* **DATASET CONTENT**:
━━━━━━━━━━━━━━━━━━━━━━━━━━━━━━

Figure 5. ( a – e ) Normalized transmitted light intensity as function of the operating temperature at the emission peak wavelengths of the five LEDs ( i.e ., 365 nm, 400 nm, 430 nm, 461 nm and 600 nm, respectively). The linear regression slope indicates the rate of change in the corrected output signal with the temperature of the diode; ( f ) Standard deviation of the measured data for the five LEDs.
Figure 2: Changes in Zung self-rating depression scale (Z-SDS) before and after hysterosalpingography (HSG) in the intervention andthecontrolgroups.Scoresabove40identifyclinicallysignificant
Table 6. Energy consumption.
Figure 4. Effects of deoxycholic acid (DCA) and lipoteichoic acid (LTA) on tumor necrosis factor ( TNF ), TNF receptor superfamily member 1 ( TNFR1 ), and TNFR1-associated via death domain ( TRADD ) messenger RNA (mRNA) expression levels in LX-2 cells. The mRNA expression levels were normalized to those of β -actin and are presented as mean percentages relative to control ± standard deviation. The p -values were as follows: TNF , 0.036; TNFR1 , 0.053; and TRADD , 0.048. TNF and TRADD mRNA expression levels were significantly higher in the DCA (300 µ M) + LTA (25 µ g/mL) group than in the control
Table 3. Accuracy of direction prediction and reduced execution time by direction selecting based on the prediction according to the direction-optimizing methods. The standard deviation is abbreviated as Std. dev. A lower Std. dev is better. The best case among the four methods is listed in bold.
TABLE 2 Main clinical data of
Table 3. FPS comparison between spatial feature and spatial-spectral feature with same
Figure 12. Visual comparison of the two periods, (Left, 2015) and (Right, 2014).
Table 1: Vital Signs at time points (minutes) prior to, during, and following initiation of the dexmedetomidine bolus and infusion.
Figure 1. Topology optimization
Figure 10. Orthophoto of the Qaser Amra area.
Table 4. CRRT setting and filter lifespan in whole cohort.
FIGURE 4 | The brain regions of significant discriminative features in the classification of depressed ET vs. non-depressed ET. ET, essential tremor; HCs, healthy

━━━━━━━━━━━━━━━━━━━━━━━━━━━━━━

* **WHAT IS NEEDED**: Once you find the line containing "Table 6. Energy consumption.", stop: reproduce exactly that line and every line of the data before it, and nothing else.

* **TASK SOLUTION**:
Figure 5. ( a – e ) Normalized transmitted light intensity as function of the operating temperature at the emission peak wavelengths of the five LEDs ( i.e ., 365 nm, 400 nm, 430 nm, 461 nm and 600 nm, respectively). The linear regression slope indicates the rate of change in the corrected output signal with the temperature of the diode; ( f ) Standard deviation of the measured data for the five LEDs.
Figure 2: Changes in Zung self-rating depression scale (Z-SDS) before and after hysterosalpingography (HSG) in the intervention andthecontrolgroups.Scoresabove40identifyclinicallysignificant
Table 6. Energy consumption.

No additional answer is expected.